Print every entry below again exactly as written, skipping the pictures.
————————
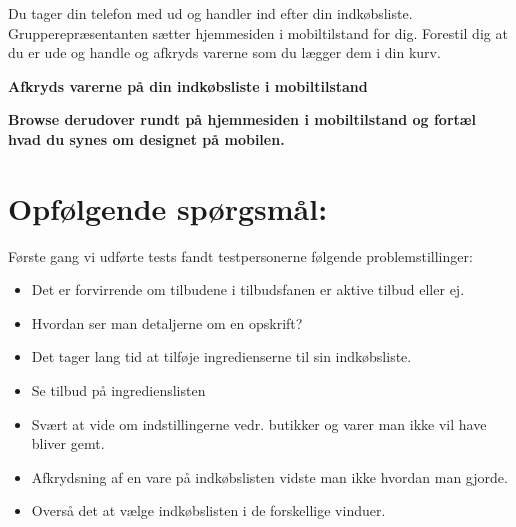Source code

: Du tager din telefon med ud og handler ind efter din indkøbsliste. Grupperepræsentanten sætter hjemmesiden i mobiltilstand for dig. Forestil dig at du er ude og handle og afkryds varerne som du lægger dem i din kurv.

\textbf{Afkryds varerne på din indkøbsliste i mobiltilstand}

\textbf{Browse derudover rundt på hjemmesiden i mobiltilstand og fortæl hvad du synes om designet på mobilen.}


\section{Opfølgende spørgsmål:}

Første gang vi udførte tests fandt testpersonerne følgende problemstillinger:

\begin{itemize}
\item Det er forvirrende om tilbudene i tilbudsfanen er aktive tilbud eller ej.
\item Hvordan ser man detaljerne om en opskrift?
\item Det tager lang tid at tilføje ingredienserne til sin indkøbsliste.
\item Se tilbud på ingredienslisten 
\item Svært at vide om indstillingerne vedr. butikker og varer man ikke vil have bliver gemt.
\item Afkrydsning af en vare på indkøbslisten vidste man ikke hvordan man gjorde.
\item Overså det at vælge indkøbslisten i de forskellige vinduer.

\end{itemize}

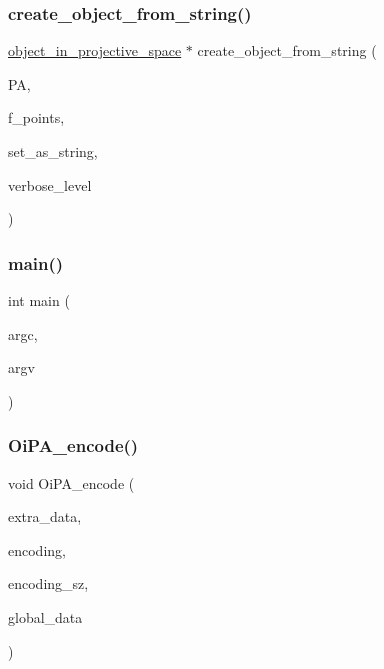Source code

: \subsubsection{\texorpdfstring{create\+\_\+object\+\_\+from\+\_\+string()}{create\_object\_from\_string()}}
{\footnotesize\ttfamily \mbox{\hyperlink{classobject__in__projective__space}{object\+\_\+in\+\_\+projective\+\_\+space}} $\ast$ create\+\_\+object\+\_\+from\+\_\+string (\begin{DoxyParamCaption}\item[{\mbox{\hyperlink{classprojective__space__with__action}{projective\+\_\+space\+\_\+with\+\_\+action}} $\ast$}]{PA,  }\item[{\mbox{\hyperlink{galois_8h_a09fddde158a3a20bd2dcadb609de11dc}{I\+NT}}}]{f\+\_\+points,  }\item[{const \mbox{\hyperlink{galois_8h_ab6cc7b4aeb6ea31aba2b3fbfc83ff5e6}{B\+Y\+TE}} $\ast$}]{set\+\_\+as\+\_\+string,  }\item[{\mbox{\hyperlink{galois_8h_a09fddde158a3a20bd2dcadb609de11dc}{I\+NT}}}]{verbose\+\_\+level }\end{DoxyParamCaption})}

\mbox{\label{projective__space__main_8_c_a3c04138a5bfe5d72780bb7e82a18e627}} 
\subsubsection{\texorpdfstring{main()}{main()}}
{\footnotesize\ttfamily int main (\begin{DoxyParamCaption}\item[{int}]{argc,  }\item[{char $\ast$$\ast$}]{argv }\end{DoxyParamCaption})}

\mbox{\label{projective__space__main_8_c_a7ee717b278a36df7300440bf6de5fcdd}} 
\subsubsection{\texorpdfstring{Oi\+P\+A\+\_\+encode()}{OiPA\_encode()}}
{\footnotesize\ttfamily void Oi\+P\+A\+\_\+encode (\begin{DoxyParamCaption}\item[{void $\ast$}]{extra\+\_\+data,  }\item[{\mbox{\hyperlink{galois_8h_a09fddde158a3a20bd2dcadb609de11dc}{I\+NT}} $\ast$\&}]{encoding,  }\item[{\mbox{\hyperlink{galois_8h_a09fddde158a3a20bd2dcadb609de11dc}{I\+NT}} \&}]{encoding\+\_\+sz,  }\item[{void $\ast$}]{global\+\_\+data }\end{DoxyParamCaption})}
————————
*Result:*
Source code

: Du tager din telefon med ud og handler ind efter din indkøbsliste. Grupperepræsentanten sætter hjemmesiden i mobiltilstand for dig. Forestil dig at du er ude og handle og afkryds varerne som du lægger dem i din kurv.

\textbf{Afkryds varerne på din indkøbsliste i mobiltilstand}

\textbf{Browse derudover rundt på hjemmesiden i mobiltilstand og fortæl hvad du synes om designet på mobilen.}


\section{Opfølgende spørgsmål:}

Første gang vi udførte tests fandt testpersonerne følgende problemstillinger:

\begin{itemize}
\item Det er forvirrende om tilbudene i tilbudsfanen er aktive tilbud eller ej.
\item Hvordan ser man detaljerne om en opskrift?
\item Det tager lang tid at tilføje ingredienserne til sin indkøbsliste.
\item Se tilbud på ingredienslisten 
\item Svært at vide om indstillingerne vedr. butikker og varer man ikke vil have bliver gemt.
\item Afkrydsning af en vare på indkøbslisten vidste man ikke hvordan man gjorde.
\item Overså det at vælge indkøbslisten i de forskellige vinduer.

\end{itemize}

Source code

: \subsubsection{\texorpdfstring{create\+\_\+object\+\_\+from\+\_\+string()}{create\_object\_from\_string()}}
{\footnotesize\ttfamily \mbox{\hyperlink{classobject__in__projective__space}{object\+\_\+in\+\_\+projective\+\_\+space}} $\ast$ create\+\_\+object\+\_\+from\+\_\+string (\begin{DoxyParamCaption}\item[{\mbox{\hyperlink{classprojective__space__with__action}{projective\+\_\+space\+\_\+with\+\_\+action}} $\ast$}]{PA,  }\item[{\mbox{\hyperlink{galois_8h_a09fddde158a3a20bd2dcadb609de11dc}{I\+NT}}}]{f\+\_\+points,  }\item[{const \mbox{\hyperlink{galois_8h_ab6cc7b4aeb6ea31aba2b3fbfc83ff5e6}{B\+Y\+TE}} $\ast$}]{set\+\_\+as\+\_\+string,  }\item[{\mbox{\hyperlink{galois_8h_a09fddde158a3a20bd2dcadb609de11dc}{I\+NT}}}]{verbose\+\_\+level }\end{DoxyParamCaption})}

\mbox{\label{projective__space__main_8_c_a3c04138a5bfe5d72780bb7e82a18e627}} 
\subsubsection{\texorpdfstring{main()}{main()}}
{\footnotesize\ttfamily int main (\begin{DoxyParamCaption}\item[{int}]{argc,  }\item[{char $\ast$$\ast$}]{argv }\end{DoxyParamCaption})}

\mbox{\label{projective__space__main_8_c_a7ee717b278a36df7300440bf6de5fcdd}} 
\subsubsection{\texorpdfstring{Oi\+P\+A\+\_\+encode()}{OiPA\_encode()}}
{\footnotesize\ttfamily void Oi\+P\+A\+\_\+encode (\begin{DoxyParamCaption}\item[{void $\ast$}]{extra\+\_\+data,  }\item[{\mbox{\hyperlink{galois_8h_a09fddde158a3a20bd2dcadb609de11dc}{I\+NT}} $\ast$\&}]{encoding,  }\item[{\mbox{\hyperlink{galois_8h_a09fddde158a3a20bd2dcadb609de11dc}{I\+NT}} \&}]{encoding\+\_\+sz,  }\item[{void $\ast$}]{global\+\_\+data }\end{DoxyParamCaption})}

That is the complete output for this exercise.